What you need to do:
The job is to find each line in the entries holding the string "Left" and copy that line.

Excerpted data:
BEGIN

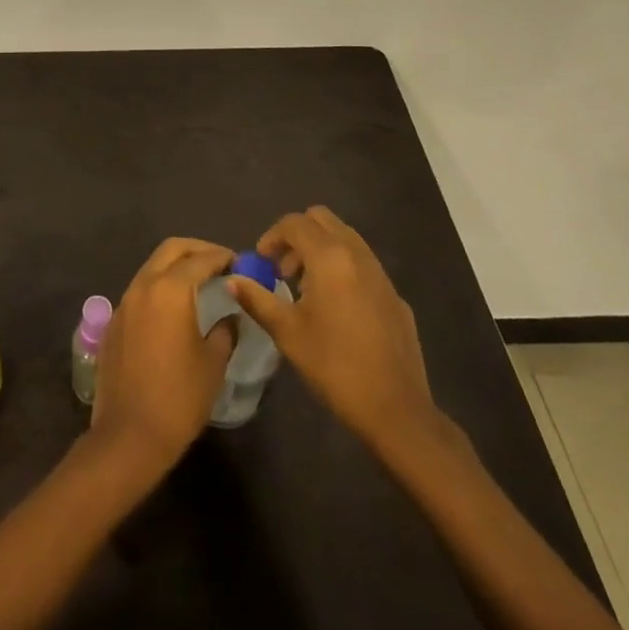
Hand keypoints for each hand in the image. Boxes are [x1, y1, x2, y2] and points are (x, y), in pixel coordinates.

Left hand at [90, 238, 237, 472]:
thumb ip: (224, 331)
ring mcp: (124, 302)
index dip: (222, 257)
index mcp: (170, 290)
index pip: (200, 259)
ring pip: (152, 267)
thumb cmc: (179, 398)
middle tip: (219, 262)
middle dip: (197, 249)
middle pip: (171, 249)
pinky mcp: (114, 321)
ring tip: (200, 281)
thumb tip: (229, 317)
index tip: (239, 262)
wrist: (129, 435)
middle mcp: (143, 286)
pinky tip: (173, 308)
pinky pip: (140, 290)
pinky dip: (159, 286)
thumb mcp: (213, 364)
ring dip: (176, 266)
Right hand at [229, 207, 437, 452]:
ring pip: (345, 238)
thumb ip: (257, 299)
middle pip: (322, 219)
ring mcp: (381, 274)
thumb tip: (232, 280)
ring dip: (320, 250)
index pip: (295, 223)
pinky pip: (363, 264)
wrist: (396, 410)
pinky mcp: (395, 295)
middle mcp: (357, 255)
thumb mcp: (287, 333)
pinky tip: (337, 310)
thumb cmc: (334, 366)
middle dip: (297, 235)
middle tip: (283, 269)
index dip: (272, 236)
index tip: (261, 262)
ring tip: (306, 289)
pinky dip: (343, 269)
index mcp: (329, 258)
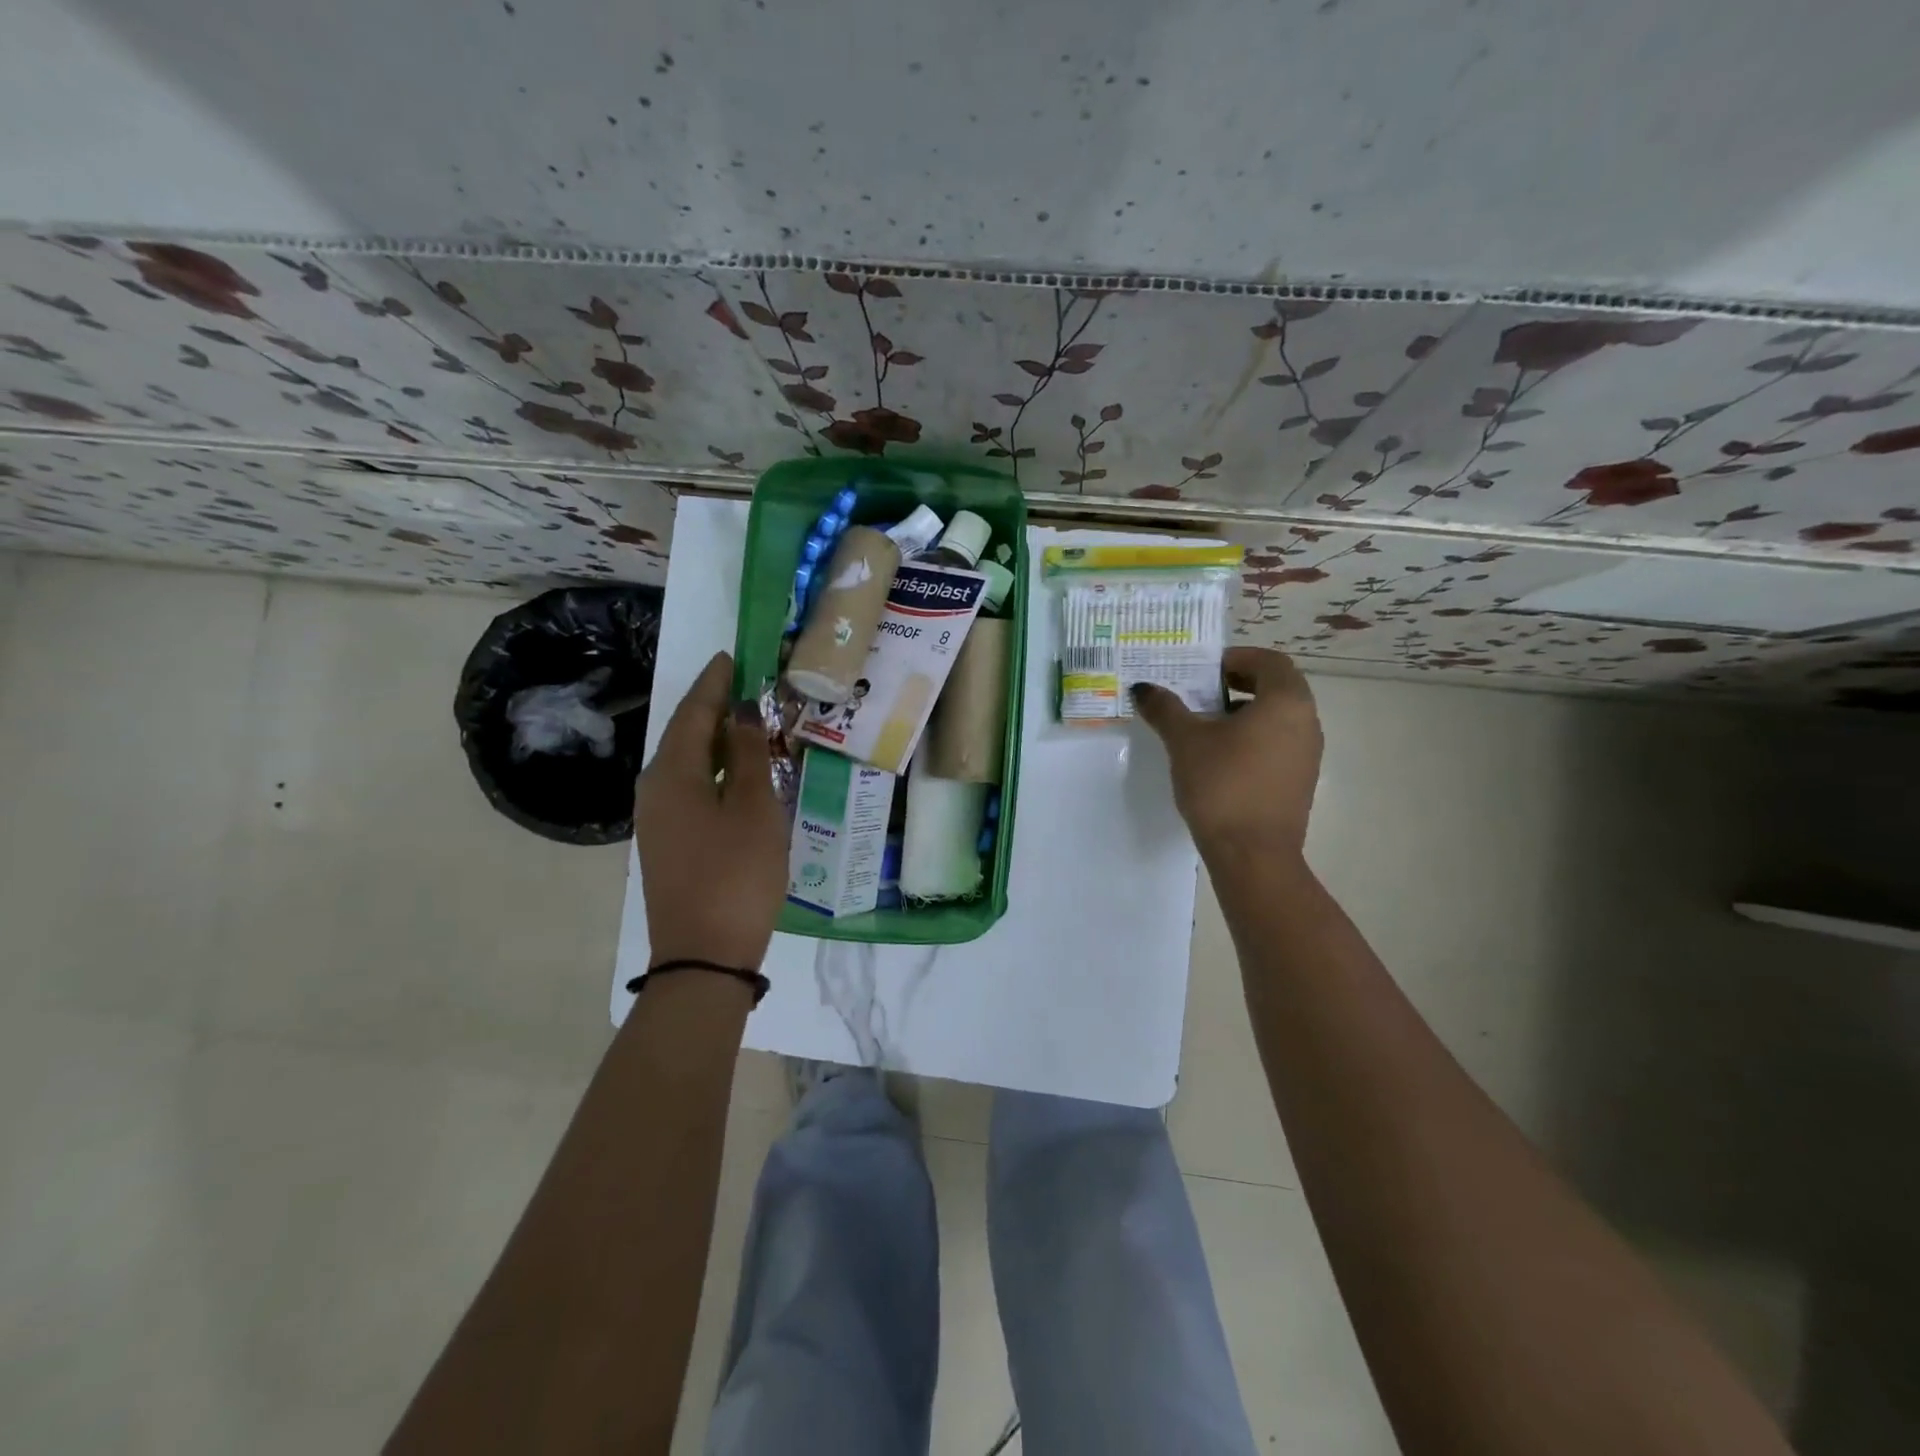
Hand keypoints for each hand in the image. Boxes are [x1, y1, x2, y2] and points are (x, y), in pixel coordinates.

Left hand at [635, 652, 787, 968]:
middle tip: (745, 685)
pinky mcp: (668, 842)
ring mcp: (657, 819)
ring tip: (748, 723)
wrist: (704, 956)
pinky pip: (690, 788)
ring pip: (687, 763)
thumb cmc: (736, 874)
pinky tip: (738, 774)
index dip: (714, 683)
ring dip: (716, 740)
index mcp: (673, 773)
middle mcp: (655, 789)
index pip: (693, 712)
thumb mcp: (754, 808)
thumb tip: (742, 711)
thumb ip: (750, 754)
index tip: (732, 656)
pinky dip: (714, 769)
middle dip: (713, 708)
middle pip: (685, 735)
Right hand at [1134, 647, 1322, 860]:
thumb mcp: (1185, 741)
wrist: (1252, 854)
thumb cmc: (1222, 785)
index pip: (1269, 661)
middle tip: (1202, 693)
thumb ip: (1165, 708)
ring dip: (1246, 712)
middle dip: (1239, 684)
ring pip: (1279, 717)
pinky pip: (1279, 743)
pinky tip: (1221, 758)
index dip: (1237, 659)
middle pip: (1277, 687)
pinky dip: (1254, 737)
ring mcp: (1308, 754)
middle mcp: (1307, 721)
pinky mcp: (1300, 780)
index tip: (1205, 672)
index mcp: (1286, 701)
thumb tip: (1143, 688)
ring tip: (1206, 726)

END
BEGIN

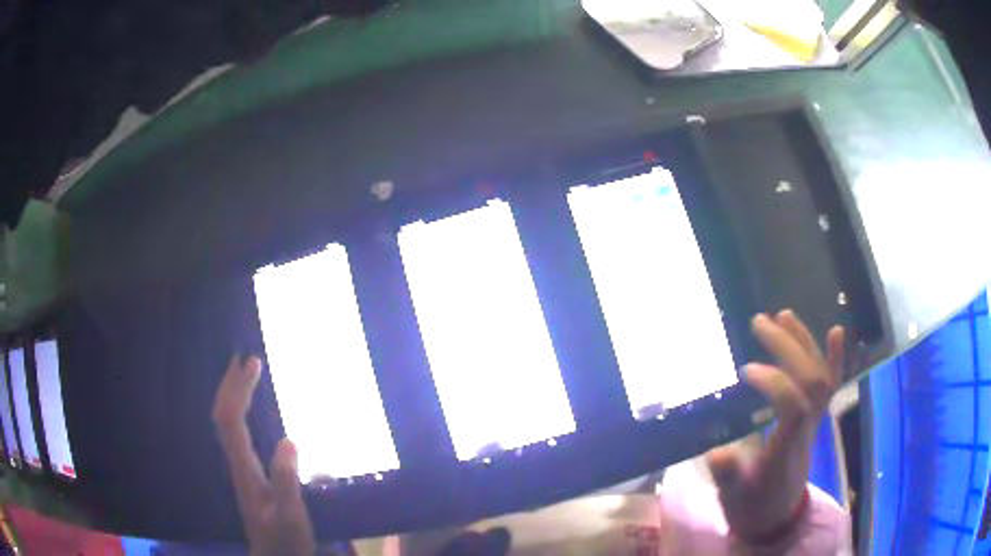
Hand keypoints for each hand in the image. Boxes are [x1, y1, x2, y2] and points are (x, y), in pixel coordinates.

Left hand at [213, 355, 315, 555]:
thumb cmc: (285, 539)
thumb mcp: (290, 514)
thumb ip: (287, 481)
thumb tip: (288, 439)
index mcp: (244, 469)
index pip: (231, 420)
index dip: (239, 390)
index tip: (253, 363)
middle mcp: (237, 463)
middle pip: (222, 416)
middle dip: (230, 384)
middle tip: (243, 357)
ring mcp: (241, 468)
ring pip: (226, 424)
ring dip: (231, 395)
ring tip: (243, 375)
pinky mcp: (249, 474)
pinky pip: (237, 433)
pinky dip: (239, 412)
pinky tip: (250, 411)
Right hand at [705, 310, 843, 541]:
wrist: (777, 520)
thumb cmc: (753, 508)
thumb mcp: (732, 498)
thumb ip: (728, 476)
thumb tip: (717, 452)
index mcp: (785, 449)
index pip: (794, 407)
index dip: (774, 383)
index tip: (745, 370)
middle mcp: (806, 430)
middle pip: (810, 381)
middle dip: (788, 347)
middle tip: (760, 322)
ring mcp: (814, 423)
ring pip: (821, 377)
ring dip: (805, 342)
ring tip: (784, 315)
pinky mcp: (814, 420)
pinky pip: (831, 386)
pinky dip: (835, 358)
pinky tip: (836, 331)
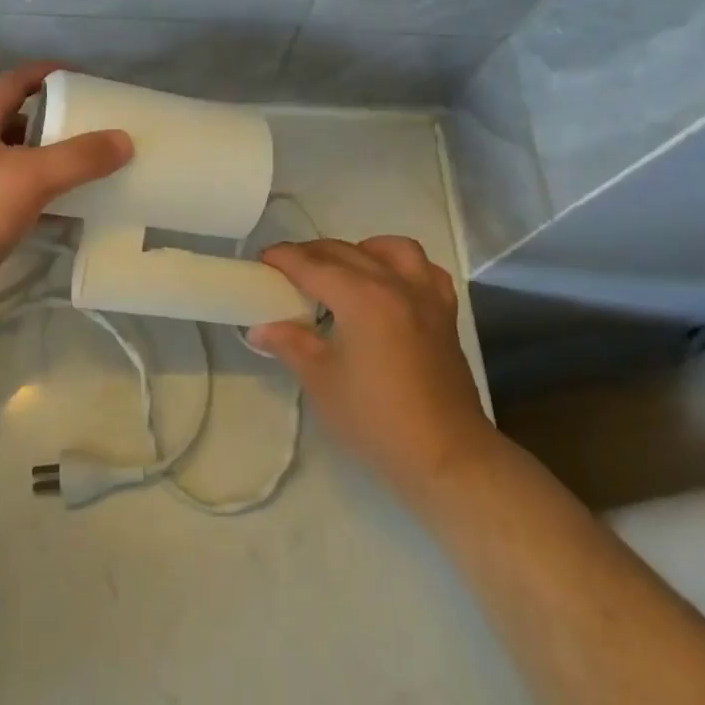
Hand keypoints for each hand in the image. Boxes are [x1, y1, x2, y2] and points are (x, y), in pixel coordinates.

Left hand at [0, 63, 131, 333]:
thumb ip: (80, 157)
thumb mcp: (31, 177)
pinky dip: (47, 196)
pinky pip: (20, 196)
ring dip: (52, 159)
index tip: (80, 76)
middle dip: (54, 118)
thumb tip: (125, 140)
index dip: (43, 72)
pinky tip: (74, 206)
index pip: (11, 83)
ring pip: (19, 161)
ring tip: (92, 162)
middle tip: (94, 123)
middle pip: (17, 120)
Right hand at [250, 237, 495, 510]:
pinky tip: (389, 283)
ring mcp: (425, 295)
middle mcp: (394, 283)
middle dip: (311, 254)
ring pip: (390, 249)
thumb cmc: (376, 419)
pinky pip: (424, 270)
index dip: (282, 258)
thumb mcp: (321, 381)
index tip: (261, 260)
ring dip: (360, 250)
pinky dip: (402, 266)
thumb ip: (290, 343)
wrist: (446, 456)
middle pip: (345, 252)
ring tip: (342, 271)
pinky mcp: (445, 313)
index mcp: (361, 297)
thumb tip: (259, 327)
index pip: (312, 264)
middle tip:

END

Answer to this task:
Left hand at [90, 238, 237, 472]:
Left hand at [635, 652, 787, 968]:
Left hand at [213, 355, 315, 555]:
Left hand at [0, 63, 131, 333]:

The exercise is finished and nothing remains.